Republicans see in Schiff's recalibration the proof that he was wrong to challenge Trump.

"He spent 22 months lying in the country," said Rep. Matt Gaetz (R-Fla.), One of Trump's most ardent supporters in Congress.

Gaetz said that in seeking Schiff's ouster as chairman of the committee, Republicans were following the example given by the Democrats who, in 2017, wanted to dismiss Representative Devin Nunes (R-Calif. ) When he chaired the committee.

The Democrats have asked Nunes to step down from his presidential post after a controversial visit to the White House during which he examined confidential information with government officials and then told reporters that the president's aides might have been caught in the trap of wiretapping. Nunes was put under ethical investigation and finally released from any wrongdoing, but he deviated from the task of conducting the investigation of the Intelligence Commission on Russia.

During this episode, Schiff questioned Nunes' motivation for the "midnight run", as he called it, and then accused Nunes of being "misleading" in his efforts to portray the Federal law enforcement officials as corrupt and biased to seek to monitor a former Trump campaign advisor.

Republicans view these episodes as "an important context," said Gaetz, in their own call for Schiff's resignation, which was voiced by such eminent figures as Kevin McCarthy (R-Calif.), Leader of the minority of the House, and Kellyanne Conway, Senior Advisor at the White House. and the son of President Donald Trump Jr.

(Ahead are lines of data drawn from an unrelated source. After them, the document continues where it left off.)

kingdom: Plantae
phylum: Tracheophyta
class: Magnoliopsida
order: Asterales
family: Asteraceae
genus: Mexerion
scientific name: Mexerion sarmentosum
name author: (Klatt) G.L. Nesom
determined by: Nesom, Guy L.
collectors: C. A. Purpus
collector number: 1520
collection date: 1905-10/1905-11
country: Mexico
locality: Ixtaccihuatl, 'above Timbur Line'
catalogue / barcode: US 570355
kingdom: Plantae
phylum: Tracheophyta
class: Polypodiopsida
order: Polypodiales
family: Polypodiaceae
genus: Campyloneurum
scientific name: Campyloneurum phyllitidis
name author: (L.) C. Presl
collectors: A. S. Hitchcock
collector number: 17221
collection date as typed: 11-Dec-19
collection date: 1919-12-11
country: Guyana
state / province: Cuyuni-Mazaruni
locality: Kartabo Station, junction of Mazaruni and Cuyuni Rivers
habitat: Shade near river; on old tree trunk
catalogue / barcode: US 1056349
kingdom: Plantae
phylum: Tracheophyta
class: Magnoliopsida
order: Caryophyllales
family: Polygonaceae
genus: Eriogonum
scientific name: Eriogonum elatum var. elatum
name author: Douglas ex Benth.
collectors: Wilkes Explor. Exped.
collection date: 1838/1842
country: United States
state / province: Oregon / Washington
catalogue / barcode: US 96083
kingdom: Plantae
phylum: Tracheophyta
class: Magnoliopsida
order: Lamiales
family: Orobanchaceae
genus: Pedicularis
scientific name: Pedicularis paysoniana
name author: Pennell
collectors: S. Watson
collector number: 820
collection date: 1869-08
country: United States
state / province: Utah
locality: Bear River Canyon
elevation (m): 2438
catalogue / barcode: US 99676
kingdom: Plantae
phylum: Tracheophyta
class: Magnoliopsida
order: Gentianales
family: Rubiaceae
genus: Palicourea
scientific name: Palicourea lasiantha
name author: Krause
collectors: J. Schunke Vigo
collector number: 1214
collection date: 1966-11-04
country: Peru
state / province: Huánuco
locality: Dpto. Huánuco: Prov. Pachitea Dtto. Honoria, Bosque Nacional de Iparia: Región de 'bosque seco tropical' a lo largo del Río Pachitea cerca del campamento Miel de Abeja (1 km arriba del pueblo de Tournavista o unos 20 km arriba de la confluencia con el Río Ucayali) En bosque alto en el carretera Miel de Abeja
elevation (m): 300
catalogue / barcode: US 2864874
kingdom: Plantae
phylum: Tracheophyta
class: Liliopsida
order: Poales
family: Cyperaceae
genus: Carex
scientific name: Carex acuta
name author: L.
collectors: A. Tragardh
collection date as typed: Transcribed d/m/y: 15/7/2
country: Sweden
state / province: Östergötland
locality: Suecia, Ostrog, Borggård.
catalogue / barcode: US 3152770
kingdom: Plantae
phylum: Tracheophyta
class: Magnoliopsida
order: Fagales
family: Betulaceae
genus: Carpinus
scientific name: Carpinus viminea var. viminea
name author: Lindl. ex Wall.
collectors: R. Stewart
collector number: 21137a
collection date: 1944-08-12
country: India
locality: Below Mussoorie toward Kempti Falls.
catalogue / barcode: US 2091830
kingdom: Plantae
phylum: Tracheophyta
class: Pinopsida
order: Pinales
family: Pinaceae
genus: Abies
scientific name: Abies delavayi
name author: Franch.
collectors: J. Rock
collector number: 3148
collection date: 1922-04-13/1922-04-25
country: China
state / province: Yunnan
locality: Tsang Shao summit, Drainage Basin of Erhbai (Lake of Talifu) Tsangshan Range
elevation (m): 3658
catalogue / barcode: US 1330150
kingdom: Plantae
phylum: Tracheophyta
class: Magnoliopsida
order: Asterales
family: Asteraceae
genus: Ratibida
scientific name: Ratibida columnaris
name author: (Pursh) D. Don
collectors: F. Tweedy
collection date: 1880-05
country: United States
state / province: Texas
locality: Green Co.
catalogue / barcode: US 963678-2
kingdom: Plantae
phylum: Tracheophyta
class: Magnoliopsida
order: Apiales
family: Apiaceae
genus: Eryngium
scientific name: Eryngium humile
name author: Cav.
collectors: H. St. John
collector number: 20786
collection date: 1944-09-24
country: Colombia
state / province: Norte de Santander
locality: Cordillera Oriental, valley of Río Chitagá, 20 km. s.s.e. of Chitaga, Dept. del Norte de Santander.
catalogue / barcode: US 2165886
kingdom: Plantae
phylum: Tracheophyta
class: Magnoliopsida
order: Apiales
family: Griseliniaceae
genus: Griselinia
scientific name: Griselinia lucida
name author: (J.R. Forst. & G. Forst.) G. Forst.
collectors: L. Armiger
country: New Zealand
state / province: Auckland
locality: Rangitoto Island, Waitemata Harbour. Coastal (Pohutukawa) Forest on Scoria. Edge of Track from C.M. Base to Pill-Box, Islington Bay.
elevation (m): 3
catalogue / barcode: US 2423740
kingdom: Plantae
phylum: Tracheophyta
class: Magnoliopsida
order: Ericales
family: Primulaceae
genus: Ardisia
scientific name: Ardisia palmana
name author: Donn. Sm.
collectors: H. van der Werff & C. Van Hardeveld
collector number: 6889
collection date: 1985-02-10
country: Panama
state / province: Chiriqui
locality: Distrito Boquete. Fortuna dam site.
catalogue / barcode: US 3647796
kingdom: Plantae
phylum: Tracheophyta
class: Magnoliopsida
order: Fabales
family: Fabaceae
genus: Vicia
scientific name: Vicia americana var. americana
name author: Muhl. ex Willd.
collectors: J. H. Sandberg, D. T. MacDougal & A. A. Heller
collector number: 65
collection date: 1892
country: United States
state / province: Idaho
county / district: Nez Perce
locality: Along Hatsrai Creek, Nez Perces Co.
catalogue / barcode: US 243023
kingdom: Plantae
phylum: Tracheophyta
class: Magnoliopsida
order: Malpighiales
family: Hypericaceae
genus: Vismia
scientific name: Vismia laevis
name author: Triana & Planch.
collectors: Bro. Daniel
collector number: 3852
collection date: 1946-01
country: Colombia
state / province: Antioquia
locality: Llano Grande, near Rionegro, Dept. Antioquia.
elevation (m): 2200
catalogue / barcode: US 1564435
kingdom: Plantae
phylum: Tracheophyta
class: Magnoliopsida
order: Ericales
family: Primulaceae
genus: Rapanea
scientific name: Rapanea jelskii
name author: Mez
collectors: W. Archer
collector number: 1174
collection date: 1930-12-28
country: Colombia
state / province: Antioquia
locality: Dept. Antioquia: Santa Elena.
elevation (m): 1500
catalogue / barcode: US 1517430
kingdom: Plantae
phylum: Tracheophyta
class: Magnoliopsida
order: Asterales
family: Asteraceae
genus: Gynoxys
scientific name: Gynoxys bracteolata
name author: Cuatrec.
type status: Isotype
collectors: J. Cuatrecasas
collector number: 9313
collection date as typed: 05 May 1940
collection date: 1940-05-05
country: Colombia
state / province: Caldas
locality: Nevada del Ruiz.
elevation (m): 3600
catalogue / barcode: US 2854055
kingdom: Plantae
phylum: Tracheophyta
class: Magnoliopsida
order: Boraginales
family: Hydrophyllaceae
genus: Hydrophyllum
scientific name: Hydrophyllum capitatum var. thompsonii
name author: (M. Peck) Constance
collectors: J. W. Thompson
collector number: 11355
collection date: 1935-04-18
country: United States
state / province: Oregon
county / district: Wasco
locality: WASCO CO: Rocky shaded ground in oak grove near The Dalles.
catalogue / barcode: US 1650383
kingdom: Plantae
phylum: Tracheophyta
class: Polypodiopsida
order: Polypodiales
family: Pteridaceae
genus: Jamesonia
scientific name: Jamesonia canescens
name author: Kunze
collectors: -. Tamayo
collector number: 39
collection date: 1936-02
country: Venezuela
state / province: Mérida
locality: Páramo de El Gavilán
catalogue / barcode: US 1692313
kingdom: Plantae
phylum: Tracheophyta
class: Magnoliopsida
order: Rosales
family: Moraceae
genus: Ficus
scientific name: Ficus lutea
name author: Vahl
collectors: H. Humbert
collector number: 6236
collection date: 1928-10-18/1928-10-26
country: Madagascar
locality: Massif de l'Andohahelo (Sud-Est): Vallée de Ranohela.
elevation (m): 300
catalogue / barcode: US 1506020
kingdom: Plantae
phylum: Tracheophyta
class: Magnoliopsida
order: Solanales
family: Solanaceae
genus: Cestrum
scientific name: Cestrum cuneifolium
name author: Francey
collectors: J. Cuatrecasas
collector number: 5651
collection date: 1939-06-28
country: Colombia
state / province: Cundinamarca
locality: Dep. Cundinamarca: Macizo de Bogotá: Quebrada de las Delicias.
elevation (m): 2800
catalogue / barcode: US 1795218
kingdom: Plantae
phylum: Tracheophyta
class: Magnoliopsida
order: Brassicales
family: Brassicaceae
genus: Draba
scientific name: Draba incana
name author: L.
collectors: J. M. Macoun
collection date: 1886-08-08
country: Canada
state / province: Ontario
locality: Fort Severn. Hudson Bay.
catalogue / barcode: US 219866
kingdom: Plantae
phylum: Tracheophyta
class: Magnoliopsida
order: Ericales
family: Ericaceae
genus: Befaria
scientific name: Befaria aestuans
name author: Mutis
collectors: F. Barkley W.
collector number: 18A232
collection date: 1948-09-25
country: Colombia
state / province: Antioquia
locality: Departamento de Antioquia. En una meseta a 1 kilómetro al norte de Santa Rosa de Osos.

Until now, these requests do not seem to go anywhere. Schiff has the support of party leaders, including Speaker of the House of Representatives Nancy Pelosi (D-Calif.), Who counts him among her closest confidants and most trusted advisers.

On the political front, the fact that the GOP is focusing on Schiff "probably helps him," said Sherry Bebitch Jeffe, professor of communication at the University of Southern California and a close observer of California politics. "You talk about California, the state that is the backbone of anti-Trump resistance," she said. "It will not hurt Adam Schiff in California, period."

Rachael Bade, Mike DeBonis and Devlin Barrett contributed to this report.